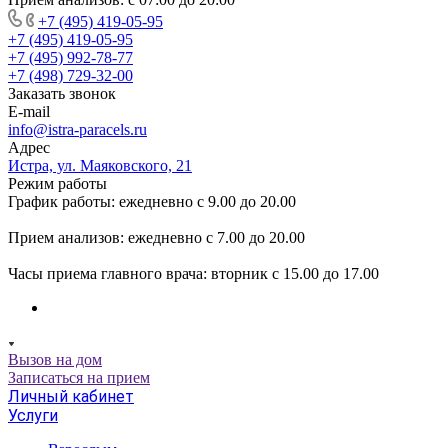
+7 (495) 419-05-95
+7 (495) 419-05-95
+7 (495) 992-78-77
+7 (498) 729-32-00
Заказать звонок
E-mail
info@istra-paracels.ru
Адрес
Истра, ул. Маяковского, 21
Режим работы
График работы: ежедневно с 9.00 до 20.00
Прием анализов: ежедневно с 7.00 до 20.00
Часы приема главного врача: вторник с 15.00 до 17.00
Вызов на дом
Записаться на прием
Личный кабинет
Услуги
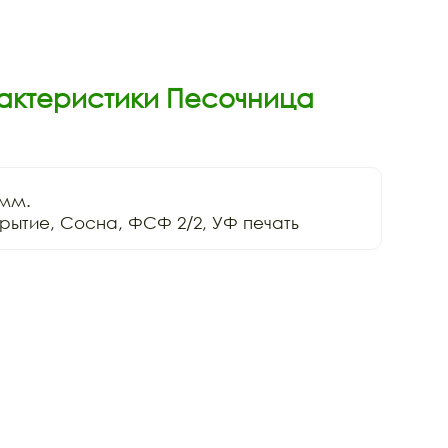
рактеристики Песочница
мм.

рытие, Сосна, ФСФ 2/2, УФ печать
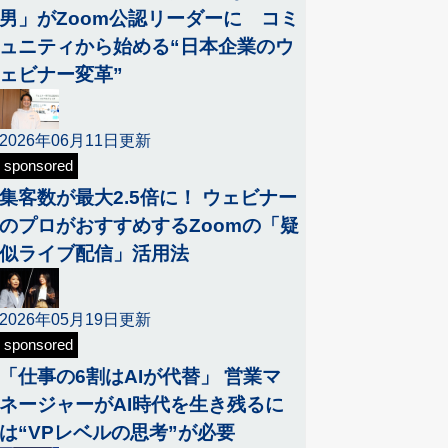
男」がZoom公認リーダーに コミ
ュニティから始める“日本企業のウ
ェビナー変革”
2026年06月11日更新
sponsored
集客数が最大2.5倍に！ ウェビナー
のプロがおすすめするZoomの「疑
似ライブ配信」活用法
2026年05月19日更新
sponsored
「仕事の6割はAIが代替」 営業マ
ネージャーがAI時代を生き残るに
は“VPレベルの思考”が必要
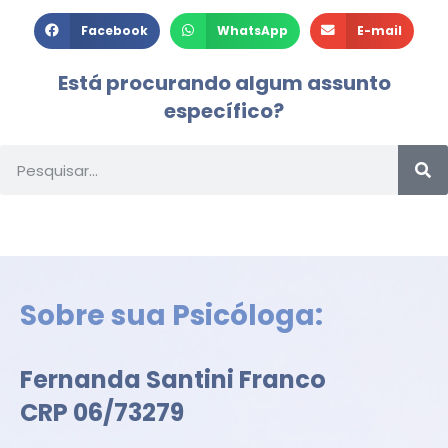
Facebook
WhatsApp
E-mail
Está procurando algum assunto
específico?
Sobre sua Psicóloga:
Fernanda Santini Franco
CRP 06/73279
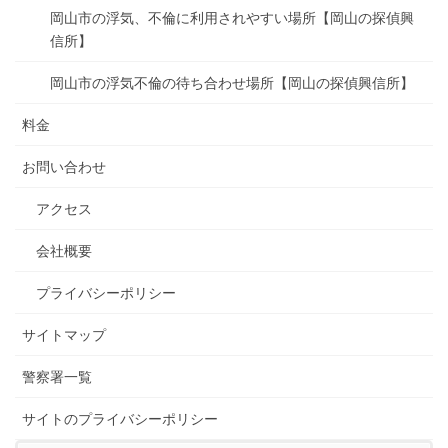
岡山市の浮気、不倫に利用されやすい場所【岡山の探偵興
信所】
岡山市の浮気不倫の待ち合わせ場所【岡山の探偵興信所】
料金
お問い合わせ
アクセス
会社概要
プライバシーポリシー
サイトマップ
警察署一覧
サイトのプライバシーポリシー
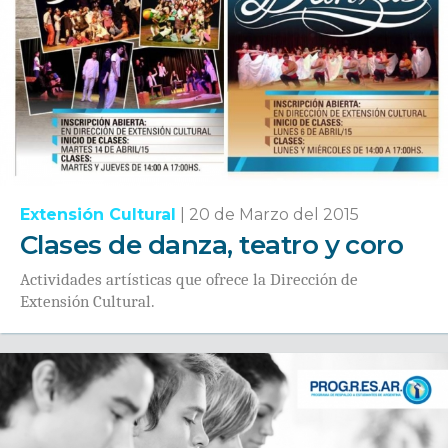
Extensión Cultural
|
20 de Marzo del 2015
Clases de danza, teatro y coro
Actividades artísticas que ofrece la Dirección de
Extensión Cultural.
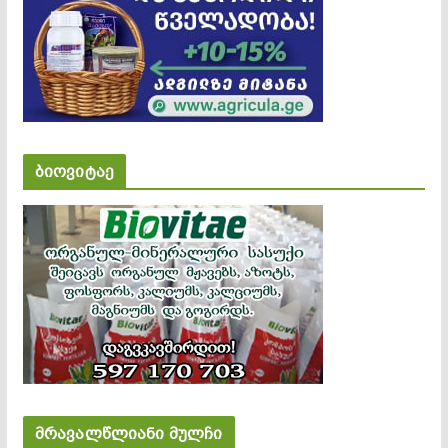
ბიოვიტაე
მრავალწლიანი მულჩი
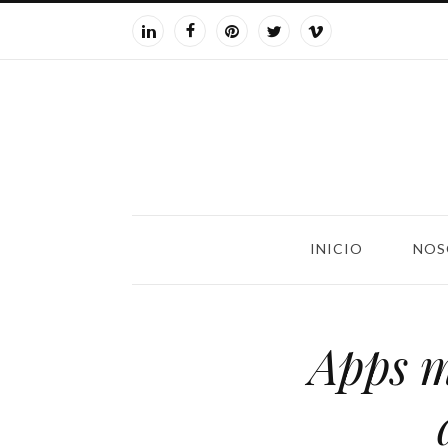
INICIO
NOS
Apps m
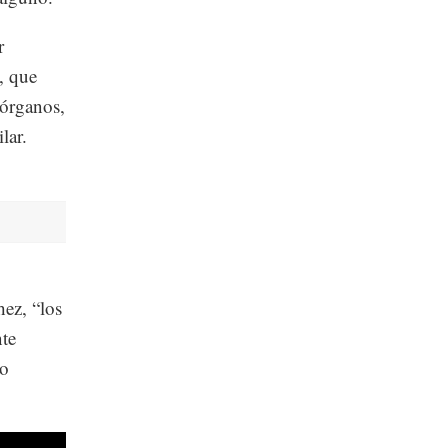
r
, que
 órganos,
lar.
hez, “los
nte
 o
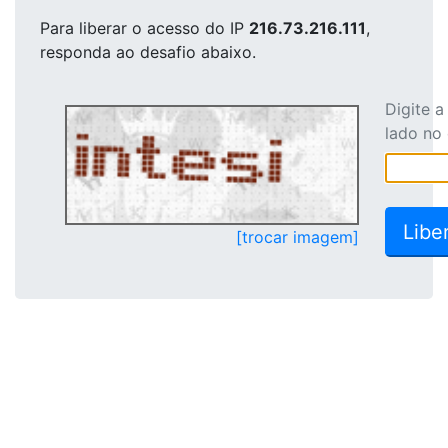
Para liberar o acesso
do IP
216.73.216.111
,
responda ao desafio abaixo.
Digite 
lado no
[trocar imagem]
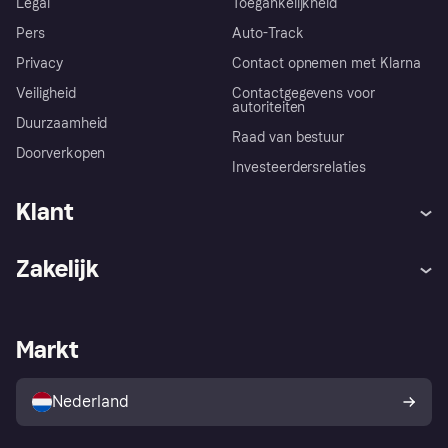
Legal
Toegankelijkheid
Pers
Auto-Track
Privacy
Contact opnemen met Klarna
Veiligheid
Contactgegevens voor
autoriteiten
Duurzaamheid
Raad van bestuur
Doorverkopen
Investeerdersrelaties
Klant
Hulp
Klachten
Zakelijk
Login
Onze belofte
Webwinkelsupport
Developers
De Klarna app
Privacyinstellingen
Zakelijke login
Operationele status
Markt
Winkeloverzicht
Je herroepingsrecht
Verkoop met Klarna
Platformen en partners
Kopersbescherming voor
consumenten
Nederland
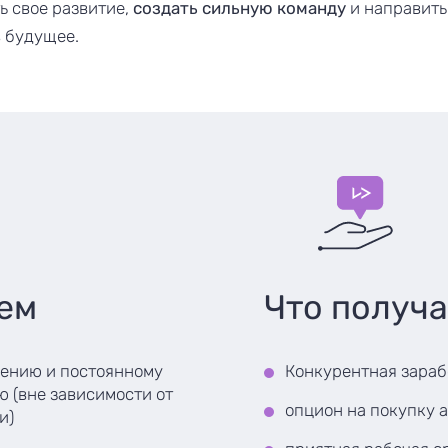
ь свое развитие,
создать сильную команду
и направить
 будущее.
ем
Что получа
чению и постоянному
Конкурентная зараб
 (вне зависимости от
опцион на покупку 
и)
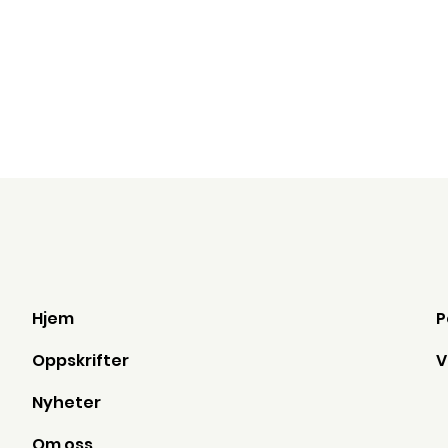
Hjem
Oppskrifter
Nyheter
Om oss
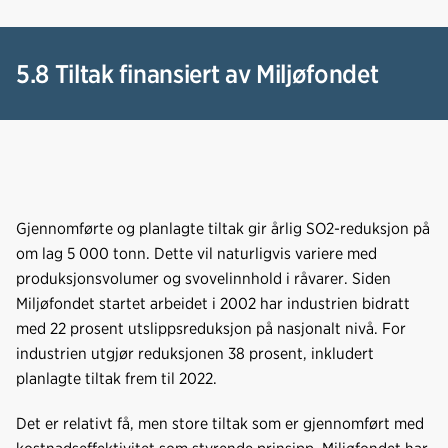
5.8 Tiltak finansiert av Miljøfondet
Gjennomførte og planlagte tiltak gir årlig SO2-reduksjon på
om lag 5 000 tonn. Dette vil naturligvis variere med
produksjonsvolumer og svovelinnhold i råvarer. Siden
Miljøfondet startet arbeidet i 2002 har industrien bidratt
med 22 prosent utslippsreduksjon på nasjonalt nivå. For
industrien utgjør reduksjonen 38 prosent, inkludert
planlagte tiltak frem til 2022.
Det er relativt få, men store tiltak som er gjennomført med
+++++
• WHAT TO WORK ON: Print the text of every item above, line for line and unchanged, leaving the pictures out.

• OUTPUT OF THE TASK:
+7 (495) 419-05-95
+7 (495) 419-05-95
+7 (495) 992-78-77
+7 (498) 729-32-00
Заказать звонок
E-mail
info@istra-paracels.ru
Адрес
Истра, ул. Маяковского, 21
Режим работы
График работы: ежедневно с 9.00 до 20.00
Прием анализов: ежедневно с 7.00 до 20.00
Часы приема главного врача: вторник с 15.00 до 17.00
Вызов на дом
Записаться на прием
Личный кабинет
Услуги
рактеристики Песочница
мм.

рытие, Сосна, ФСФ 2/2, УФ печать
男」がZoom公認リーダーに コミ
ュニティから始める“日本企業のウ
ェビナー変革”
2026年06月11日更新
sponsored
集客数が最大2.5倍に！ ウェビナー
のプロがおすすめするZoomの「疑
似ライブ配信」活用法
2026年05月19日更新
sponsored
「仕事の6割はAIが代替」 営業マ
ネージャーがAI時代を生き残るに
は“VPレベルの思考”が必要
Facebook
WhatsApp
E-mail
Está procurando algum assunto
específico?
Sobre sua Psicóloga:
Fernanda Santini Franco
CRP 06/73279
岡山市の浮気、不倫に利用されやすい場所【岡山の探偵興
信所】
岡山市の浮気不倫の待ち合わせ場所【岡山の探偵興信所】
料金
お問い合わせ
アクセス
会社概要
プライバシーポリシー
サイトマップ
警察署一覧
サイトのプライバシーポリシー
Extensión Cultural
|
20 de Marzo del 2015
Clases de danza, teatro y coro
Actividades artísticas que ofrece la Dirección de
Extensión Cultural.
ბიოვიტაე
მრავალწლიანი მულჩი
INICIO
NOS
Apps m
r
, que
 órganos,
lar.
hez, “los
nte
 o
Para liberar o acesso
do IP
216.73.216.111
,
responda ao desafio abaixo.
Digite 
lado no
[trocar imagem]
Legal
Toegankelijkheid
Pers
Auto-Track
Privacy
Contact opnemen met Klarna
Veiligheid
Contactgegevens voor
autoriteiten
Duurzaamheid
Raad van bestuur
Doorverkopen
Investeerdersrelaties
Klant
Hulp
Klachten
Zakelijk
Login
Onze belofte
Webwinkelsupport
Developers
De Klarna app
Privacyinstellingen
Zakelijke login
Operationele status
Markt
Winkeloverzicht
Je herroepingsrecht
Verkoop met Klarna
Platformen en partners
Kopersbescherming voor
consumenten
Nederland
ь свое развитие,
создать сильную команду
и направить
 будущее.
ем
Что получа
чению и постоянному
Конкурентная зараб
 (вне зависимости от
опцион на покупку 
и)
Hjem
Oppskrifter
Nyheter
Om oss
5.8 Tiltak finansiert av Miljøfondet
Gjennomførte og planlagte tiltak gir årlig SO2-reduksjon på
om lag 5 000 tonn. Dette vil naturligvis variere med
produksjonsvolumer og svovelinnhold i råvarer. Siden
Miljøfondet startet arbeidet i 2002 har industrien bidratt
med 22 prosent utslippsreduksjon på nasjonalt nivå. For
industrien utgjør reduksjonen 38 prosent, inkludert
planlagte tiltak frem til 2022.
Det er relativt få, men store tiltak som er gjennomført med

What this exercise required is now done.